Hardware project source files:
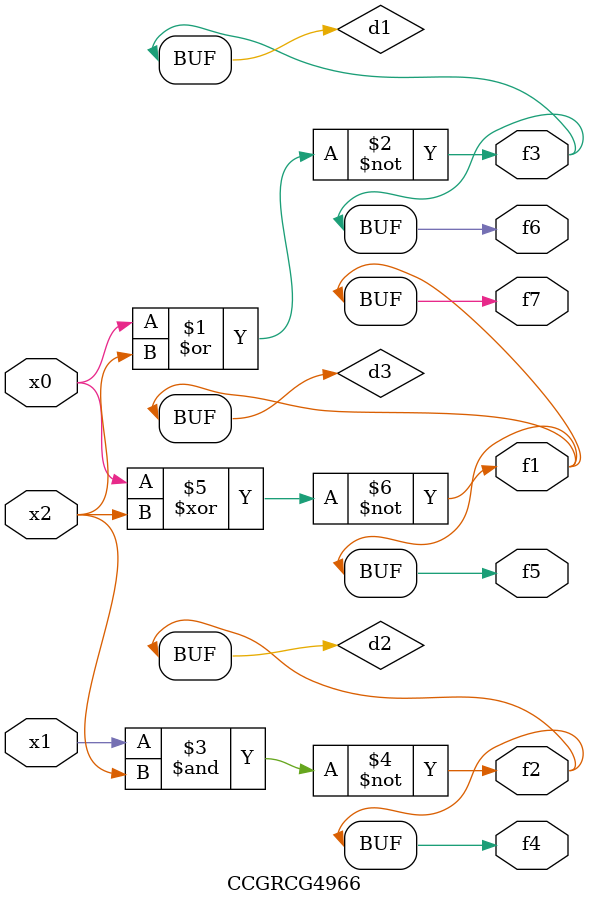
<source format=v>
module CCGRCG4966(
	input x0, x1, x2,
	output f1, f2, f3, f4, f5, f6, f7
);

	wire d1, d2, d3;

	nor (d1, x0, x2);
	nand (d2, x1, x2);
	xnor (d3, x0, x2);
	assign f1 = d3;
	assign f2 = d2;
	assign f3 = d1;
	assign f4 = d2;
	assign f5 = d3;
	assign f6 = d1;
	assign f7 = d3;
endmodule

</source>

---

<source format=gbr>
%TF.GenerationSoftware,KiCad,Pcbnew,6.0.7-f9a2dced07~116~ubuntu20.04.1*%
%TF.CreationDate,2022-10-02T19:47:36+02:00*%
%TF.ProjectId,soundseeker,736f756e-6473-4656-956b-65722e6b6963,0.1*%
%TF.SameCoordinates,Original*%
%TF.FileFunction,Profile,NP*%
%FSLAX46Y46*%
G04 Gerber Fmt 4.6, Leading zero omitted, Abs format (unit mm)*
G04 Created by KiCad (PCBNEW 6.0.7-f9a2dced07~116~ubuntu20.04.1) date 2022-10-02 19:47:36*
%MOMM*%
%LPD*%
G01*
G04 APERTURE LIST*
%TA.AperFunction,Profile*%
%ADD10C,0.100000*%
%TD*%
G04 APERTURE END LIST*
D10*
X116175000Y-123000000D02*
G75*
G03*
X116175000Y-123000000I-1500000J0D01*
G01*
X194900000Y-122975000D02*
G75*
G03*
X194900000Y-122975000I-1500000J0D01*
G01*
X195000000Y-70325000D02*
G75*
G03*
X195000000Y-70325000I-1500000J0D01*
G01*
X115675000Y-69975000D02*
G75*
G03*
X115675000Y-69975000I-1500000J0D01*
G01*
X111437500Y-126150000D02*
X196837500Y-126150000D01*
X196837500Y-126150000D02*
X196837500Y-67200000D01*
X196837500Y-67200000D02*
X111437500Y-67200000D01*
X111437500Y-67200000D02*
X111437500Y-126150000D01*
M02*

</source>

* **ACTION ITEM**: Return each line of the data where the word "assign" appears.

* **EXPECTED ANSWER**:
	assign f1 = d3;
	assign f2 = d2;
	assign f3 = d1;
	assign f4 = d2;
	assign f5 = d3;
	assign f6 = d1;
	assign f7 = d3;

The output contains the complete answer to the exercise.